To get around this, it is necessary to find a number by which we can multiply our C value, when lowered mod 26 will result in the number 4 (the letter d). When working with numbers relative to a modulus (n), a number m2 is the inverse of another number m when the product of the two numbers lowered mod n is 1. The formula for this is m*m2 mod n = 1.
Okay, so now we’re ready to jump in with some AppleScript code. I know what you’re thinking, finally!, right
]To get the inverse
on getInverse(m, n)
set m to m as integer
set m2 to 0
repeat until ((m * m2) mod n) = 1
set m2 to m2 + 1
end repeat
return m2
end getInverse
If we call this subroutine, substituting 5 for m and 26 for n, the result will be 21, because 5*21 mod 26 = 1.
Okay, now we have a formula for finding our enciphering and deciphering keys right Well, not exactly. There is a problem I did not warn you about. That is that the value of m must be relatively prime to the modulus. Two numbers are said to be relatively prime when the only factor they have in common is 1. This is crucial because if we use a value of say 12 with a modulus of 26, whose common factors are 1 and 2, we will not have a one-to-one ratio of characters between our ciphertext and plaintext. This means that there will be more than one possible decription of our message. Our “key finding formula” will not work either because there is no number by which you can multiply 12 that when lowered modulus 26 will yield 1. I won’t go into the math behind all of this so I’m going to have to ask you to trust me. You can, if you like, try using the routine above with m=12 and n=26 but you will be waiting for a very, very long time for the results.

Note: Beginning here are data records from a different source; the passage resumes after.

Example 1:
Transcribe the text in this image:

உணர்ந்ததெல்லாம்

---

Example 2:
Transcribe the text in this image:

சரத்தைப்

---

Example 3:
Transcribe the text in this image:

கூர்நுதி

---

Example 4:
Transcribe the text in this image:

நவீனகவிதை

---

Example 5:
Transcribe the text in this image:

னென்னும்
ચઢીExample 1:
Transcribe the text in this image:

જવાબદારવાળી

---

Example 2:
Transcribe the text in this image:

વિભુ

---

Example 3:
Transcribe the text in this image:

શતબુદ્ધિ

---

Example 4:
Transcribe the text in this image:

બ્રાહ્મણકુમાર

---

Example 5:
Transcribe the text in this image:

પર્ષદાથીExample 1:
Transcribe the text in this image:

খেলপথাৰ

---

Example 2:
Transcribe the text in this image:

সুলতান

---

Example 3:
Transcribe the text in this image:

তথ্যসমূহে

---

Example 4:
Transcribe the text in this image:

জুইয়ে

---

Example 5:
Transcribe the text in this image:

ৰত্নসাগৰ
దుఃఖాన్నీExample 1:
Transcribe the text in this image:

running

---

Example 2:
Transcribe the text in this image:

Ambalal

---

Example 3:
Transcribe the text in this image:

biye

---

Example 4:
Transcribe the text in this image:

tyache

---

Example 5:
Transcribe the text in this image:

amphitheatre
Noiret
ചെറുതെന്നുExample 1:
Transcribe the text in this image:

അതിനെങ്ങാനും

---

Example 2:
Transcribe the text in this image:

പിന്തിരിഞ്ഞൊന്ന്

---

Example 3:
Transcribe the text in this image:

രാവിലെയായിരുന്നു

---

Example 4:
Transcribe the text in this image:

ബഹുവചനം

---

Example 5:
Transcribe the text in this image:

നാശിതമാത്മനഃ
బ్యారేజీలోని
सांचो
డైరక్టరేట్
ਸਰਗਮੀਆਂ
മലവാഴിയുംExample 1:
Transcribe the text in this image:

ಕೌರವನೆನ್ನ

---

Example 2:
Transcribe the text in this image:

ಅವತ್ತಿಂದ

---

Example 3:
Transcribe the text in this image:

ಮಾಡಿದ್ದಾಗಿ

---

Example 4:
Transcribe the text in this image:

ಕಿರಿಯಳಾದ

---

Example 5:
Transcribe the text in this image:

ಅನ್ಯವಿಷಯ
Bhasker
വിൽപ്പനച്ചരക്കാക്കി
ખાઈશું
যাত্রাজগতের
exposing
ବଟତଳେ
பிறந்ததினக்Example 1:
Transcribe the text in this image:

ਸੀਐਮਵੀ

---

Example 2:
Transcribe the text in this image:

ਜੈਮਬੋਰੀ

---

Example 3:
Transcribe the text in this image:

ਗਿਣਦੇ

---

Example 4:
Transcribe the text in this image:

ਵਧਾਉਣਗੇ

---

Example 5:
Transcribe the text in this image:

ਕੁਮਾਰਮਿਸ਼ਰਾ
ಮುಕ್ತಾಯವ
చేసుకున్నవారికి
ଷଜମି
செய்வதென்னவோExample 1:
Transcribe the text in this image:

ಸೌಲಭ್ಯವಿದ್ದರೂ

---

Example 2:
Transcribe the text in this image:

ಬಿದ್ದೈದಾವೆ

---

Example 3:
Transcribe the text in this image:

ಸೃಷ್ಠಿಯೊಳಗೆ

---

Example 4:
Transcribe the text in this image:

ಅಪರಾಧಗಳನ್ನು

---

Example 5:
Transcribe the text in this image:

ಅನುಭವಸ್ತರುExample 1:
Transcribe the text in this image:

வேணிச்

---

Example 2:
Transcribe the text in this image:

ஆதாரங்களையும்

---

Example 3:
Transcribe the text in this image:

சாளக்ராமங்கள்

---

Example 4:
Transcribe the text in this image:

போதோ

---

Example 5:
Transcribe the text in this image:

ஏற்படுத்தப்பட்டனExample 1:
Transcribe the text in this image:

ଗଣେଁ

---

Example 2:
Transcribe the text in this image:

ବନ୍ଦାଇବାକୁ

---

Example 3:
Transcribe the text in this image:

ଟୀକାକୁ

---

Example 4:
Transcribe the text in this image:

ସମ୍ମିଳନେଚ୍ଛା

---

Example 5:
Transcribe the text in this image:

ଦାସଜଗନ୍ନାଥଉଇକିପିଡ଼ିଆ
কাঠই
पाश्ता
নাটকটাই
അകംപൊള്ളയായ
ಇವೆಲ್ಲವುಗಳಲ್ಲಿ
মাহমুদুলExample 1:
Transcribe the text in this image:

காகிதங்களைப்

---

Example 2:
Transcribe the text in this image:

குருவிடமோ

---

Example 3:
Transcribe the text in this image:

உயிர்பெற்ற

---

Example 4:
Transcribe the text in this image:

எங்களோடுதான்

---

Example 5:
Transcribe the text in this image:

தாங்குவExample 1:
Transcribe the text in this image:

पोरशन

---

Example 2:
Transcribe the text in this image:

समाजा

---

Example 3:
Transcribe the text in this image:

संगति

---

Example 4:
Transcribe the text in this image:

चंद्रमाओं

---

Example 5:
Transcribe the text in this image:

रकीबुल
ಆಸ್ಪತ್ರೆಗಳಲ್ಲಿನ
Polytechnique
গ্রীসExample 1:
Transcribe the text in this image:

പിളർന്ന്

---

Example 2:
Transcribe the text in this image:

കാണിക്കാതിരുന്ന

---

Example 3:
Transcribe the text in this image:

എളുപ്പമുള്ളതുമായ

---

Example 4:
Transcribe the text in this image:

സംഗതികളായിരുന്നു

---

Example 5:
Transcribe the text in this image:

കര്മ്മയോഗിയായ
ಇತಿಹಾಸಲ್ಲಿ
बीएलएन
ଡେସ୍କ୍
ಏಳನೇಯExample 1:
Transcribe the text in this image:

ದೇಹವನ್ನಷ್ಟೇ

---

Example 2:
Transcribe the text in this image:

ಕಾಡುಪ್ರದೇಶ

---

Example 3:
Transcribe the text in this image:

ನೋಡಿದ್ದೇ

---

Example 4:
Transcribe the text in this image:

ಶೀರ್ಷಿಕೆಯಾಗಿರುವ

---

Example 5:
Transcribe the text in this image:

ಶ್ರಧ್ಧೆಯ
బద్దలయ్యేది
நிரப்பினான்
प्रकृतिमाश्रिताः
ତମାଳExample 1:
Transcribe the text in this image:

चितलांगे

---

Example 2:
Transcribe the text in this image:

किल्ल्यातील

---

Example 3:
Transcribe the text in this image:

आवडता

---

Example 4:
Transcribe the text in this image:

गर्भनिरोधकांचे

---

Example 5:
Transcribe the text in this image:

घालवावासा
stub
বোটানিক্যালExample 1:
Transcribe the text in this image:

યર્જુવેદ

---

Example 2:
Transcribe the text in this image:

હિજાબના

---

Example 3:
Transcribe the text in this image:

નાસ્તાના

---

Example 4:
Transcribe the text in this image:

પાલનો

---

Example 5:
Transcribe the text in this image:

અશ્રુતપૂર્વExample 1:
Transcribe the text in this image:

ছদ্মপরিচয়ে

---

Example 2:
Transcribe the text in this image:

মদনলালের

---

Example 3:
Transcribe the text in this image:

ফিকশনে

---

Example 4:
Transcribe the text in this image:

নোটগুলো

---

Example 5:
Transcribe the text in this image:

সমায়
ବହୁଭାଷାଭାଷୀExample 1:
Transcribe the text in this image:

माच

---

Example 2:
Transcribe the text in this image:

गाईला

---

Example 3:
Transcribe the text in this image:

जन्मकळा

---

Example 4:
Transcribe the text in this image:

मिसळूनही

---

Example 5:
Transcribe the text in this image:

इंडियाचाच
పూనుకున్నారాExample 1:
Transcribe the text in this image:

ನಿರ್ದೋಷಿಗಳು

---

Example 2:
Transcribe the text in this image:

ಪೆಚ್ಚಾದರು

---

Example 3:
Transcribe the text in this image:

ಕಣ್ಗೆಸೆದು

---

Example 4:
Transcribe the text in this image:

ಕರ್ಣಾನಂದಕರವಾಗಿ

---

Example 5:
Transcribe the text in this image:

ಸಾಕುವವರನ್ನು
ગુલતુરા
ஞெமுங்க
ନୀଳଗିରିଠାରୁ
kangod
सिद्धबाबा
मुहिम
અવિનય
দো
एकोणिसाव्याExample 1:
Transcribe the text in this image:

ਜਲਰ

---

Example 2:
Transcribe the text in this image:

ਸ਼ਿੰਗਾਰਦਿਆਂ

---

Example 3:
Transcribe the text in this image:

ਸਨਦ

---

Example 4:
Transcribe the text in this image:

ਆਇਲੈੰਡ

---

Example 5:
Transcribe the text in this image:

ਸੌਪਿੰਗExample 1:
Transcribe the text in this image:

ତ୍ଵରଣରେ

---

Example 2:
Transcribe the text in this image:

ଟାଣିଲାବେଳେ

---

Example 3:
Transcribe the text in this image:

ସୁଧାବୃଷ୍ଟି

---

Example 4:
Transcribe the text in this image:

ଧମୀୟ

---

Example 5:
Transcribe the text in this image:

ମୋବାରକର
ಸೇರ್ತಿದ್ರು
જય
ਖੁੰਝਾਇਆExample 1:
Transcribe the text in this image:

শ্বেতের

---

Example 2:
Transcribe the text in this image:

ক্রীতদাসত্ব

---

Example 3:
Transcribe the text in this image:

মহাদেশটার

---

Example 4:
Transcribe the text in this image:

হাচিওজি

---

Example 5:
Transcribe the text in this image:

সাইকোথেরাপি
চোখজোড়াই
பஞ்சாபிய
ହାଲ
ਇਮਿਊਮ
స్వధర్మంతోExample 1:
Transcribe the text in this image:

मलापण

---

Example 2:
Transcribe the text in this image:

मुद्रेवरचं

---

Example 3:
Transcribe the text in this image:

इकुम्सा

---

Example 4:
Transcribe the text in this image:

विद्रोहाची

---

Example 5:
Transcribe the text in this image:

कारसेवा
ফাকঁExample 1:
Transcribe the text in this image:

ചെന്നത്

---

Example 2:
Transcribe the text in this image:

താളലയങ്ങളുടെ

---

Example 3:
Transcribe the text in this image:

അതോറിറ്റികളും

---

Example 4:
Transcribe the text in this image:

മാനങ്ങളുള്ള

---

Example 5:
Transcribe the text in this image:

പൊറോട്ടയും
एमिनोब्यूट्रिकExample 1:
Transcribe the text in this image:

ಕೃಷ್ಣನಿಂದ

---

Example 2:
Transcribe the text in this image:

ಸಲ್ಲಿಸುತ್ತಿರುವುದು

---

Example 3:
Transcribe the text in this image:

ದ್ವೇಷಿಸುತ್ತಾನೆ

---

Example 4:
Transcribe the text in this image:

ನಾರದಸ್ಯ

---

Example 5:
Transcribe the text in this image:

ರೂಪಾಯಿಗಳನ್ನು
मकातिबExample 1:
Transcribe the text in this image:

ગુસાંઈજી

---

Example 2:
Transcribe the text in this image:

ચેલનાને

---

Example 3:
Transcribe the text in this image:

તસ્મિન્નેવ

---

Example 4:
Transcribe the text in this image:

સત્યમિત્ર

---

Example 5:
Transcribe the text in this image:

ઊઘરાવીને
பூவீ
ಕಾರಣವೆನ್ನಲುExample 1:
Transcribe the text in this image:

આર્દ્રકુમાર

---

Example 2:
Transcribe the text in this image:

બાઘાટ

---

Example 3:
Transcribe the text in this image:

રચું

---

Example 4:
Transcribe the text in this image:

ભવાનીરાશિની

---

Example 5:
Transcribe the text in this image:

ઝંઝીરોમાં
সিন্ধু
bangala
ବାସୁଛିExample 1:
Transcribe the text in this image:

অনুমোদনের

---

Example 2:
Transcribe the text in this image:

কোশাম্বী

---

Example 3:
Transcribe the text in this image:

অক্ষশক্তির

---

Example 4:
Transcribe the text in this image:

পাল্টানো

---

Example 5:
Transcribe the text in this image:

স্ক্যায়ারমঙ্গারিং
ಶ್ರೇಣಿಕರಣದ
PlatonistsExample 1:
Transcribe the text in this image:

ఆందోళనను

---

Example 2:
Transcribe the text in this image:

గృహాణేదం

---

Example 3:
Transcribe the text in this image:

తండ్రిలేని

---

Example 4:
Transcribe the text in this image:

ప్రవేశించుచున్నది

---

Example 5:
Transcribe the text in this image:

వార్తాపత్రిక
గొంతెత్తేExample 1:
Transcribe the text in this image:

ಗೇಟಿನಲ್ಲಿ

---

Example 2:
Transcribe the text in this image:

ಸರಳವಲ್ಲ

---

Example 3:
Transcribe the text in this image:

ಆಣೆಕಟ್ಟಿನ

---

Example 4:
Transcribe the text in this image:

Okay, so now we know that any number, relatively prime to our modulus is a valid value for (m).
We are ready to introduce some simple code for actually encrypting a message. I will first give the formula, then the code.
The formula is C=m*P mod n. And, as promised here’s the code:
]Enciphering routine
on encipherText(p, m, n)
set c to (p * m) mod n
return c
end encipherText
Let’s test it using the letter h whose position in our set of 26 characters is 8.
]Encipher the character “h”
set c to encipherText(8, 5, 26)
The result is 14. So our plaintext character h becomes our ciphertext n because n is the 14th character in our 26 character set. Isn’t this exciting!
You might well ask “That’s great but how do I get back to the plaintext character”. We have already established the tools we need to achieve this.
We can use our subroutine for finding multiplicative inverses above and the formula for deciphering our ciphertext. The formula is P=(m*C) mod n.
Below is the code for this formula. You might notice that it is exactly the same as the encriphering code. I prefer to use two separate routines in order to keep the steps clear in my mind, but in fact, you can use the same routine for both.
]Deciphering routine
on decipherText(c,m,n)
set p to (c * m) mod n
return
end decipherText
So we run the following code:
]Get our Decrkption key (kD)
set kd to getInverse(5, 26)
Which results in 21. Now all we do is plug our values into our deciphering routine:
Decipher the character “v”
set p to decipherText(14, 21, 26)
This returns a value for p of 8, which in turn is the numerical value of the letter h in our 26 character set. So we have arrived back where we started.